La France fait face à une explosion alarmante des arrêts maladie, dont le coût a atteint un sommet inquiétant de 10,2 milliards d’euros en 2023. Ce chiffre, en augmentation de 6 % chaque année, révèle une réalité sociale et économique dégradée. La moitié de ces indemnités financent des arrêts de plus de six mois, souvent liés à des troubles anxieux et dépressifs. L’Assurance-maladie elle-même avoue son impuissance face à cette « évolution phénoménale », tandis que quatre salariés sur dix ont été concernés par un arrêt maladie en 2024, les jeunes et les managers étant les plus touchés.
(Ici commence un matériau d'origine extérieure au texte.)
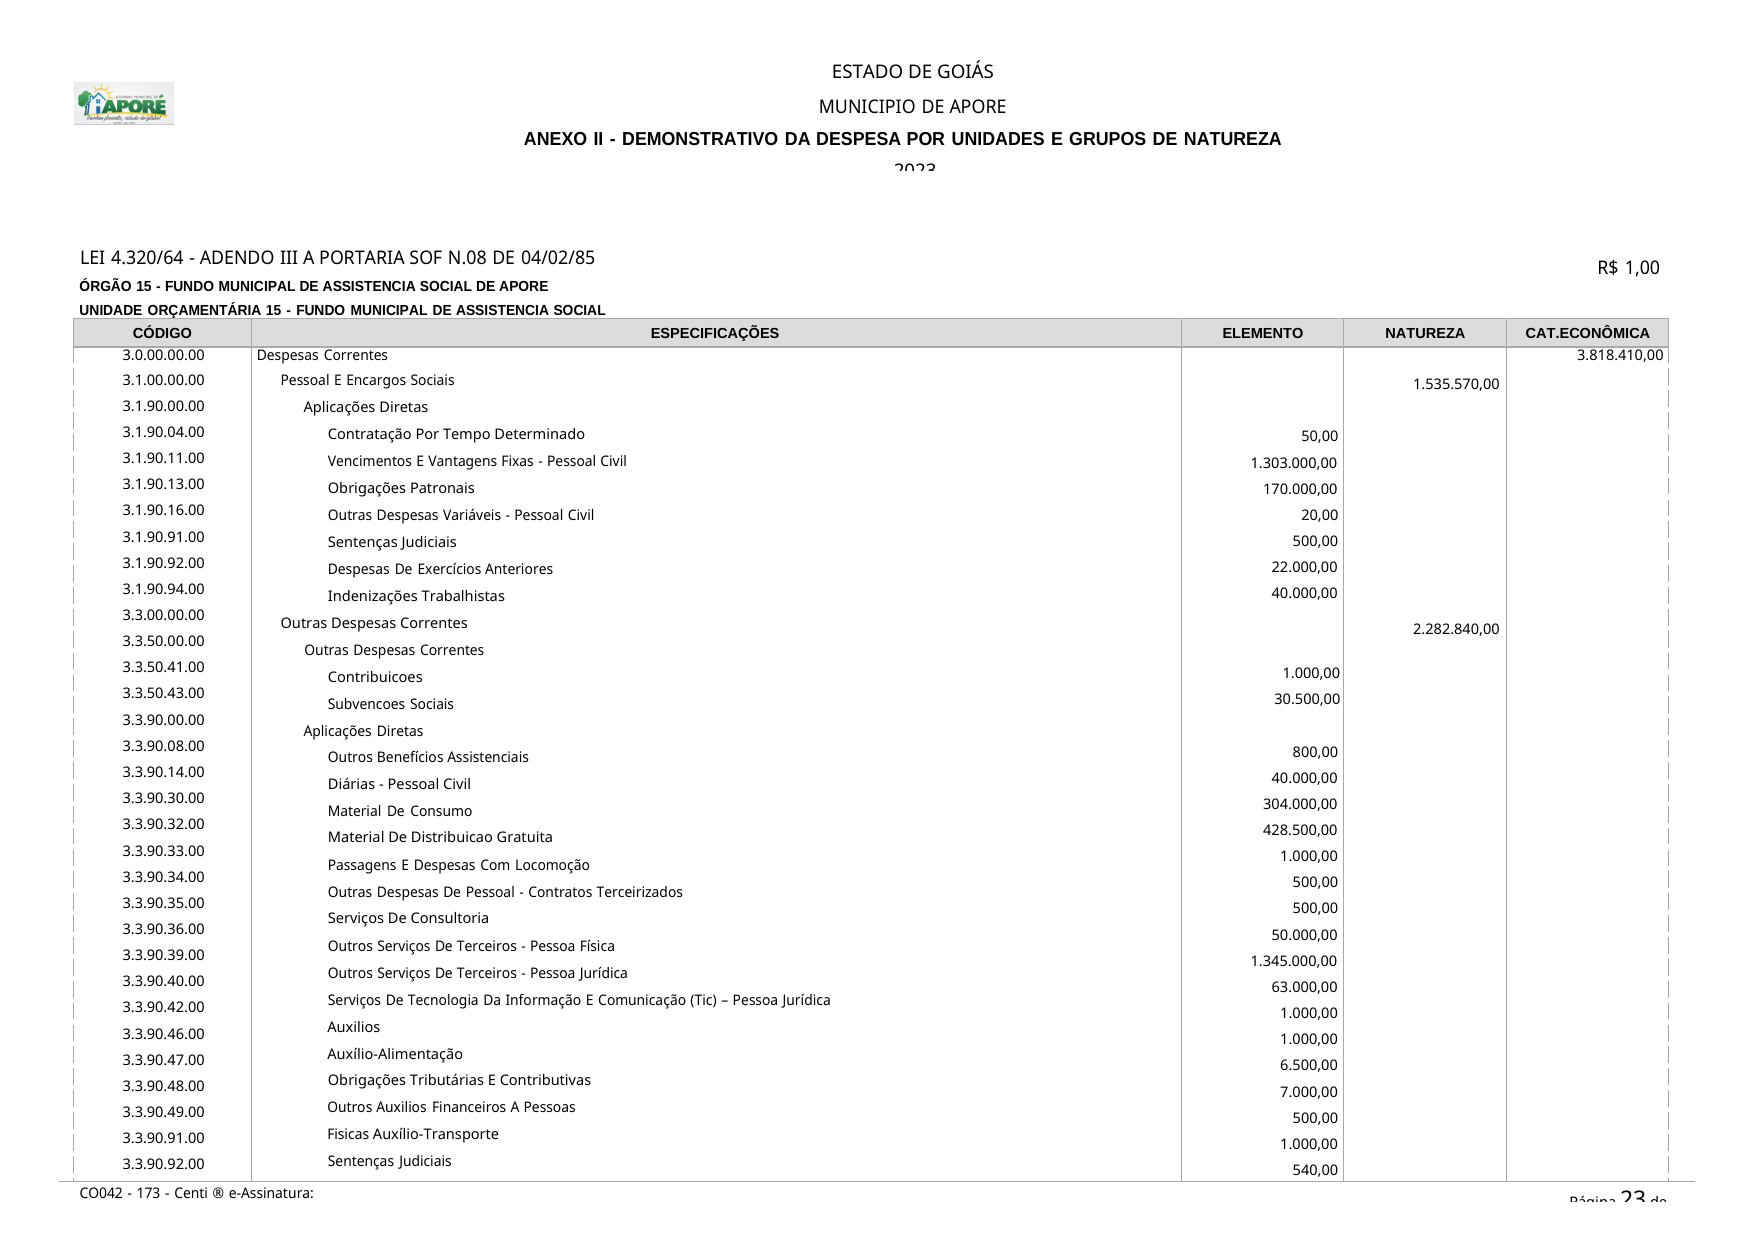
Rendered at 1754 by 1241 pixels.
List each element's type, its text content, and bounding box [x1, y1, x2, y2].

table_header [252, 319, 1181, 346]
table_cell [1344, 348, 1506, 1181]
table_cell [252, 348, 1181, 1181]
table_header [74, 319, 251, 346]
text LEI 4.320/64 - ADENDO III A PORTARIA SOF N.08 DE 04/02/85 [80, 244, 612, 270]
Les diagnostics pointent souvent du doigt un prétendu « abus » des salariés et la « complicité » des médecins, ignorant les racines profondes du problème. Pourtant, Marguerite Cazeneuve, directrice déléguée de la Sécurité sociale, a soulevé une question cruciale : la responsabilité des entreprises. Comment expliquer que deux hypermarchés situés au même endroit affichent des taux d’arrêts maladie radicalement différents ?
La réalité est sombre : 300 grandes entreprises emploient 4 millions de salariés et portent une responsabilité accablante dans la flambée des arrêts maladie psychiques. Pour ces organisations, souvent florissantes, un arrêt maladie de longue durée pour dépression n’est pas un échec, mais un acte de gestion cynique. Ces entreprises, loin d’investir dans des conditions de travail durables, épuisent leurs employés les plus dévoués et écartent les plus fragiles. Le harcèlement, désormais anonymisé par le numérique, dégrade insidieusement l’équilibre vie privée-vie professionnelle et la santé mentale des salariés.
Le bénéfice est double pour ces entreprises peu scrupuleuses : elles se débarrassent de leurs employés à moindre coût. La Sécurité sociale prend en charge la moitié des salaires, et les assurances privées complètent le reste (6,7 milliards d’euros en 2024). Ainsi, le fardeau du coût social est reporté sur la collectivité, tandis que ces entreprises rentabilisent leurs cotisations d’assurance privée. Une manœuvre sordide qui expose la fragilité de notre système de protection sociale face à des pratiques managériales destructrices.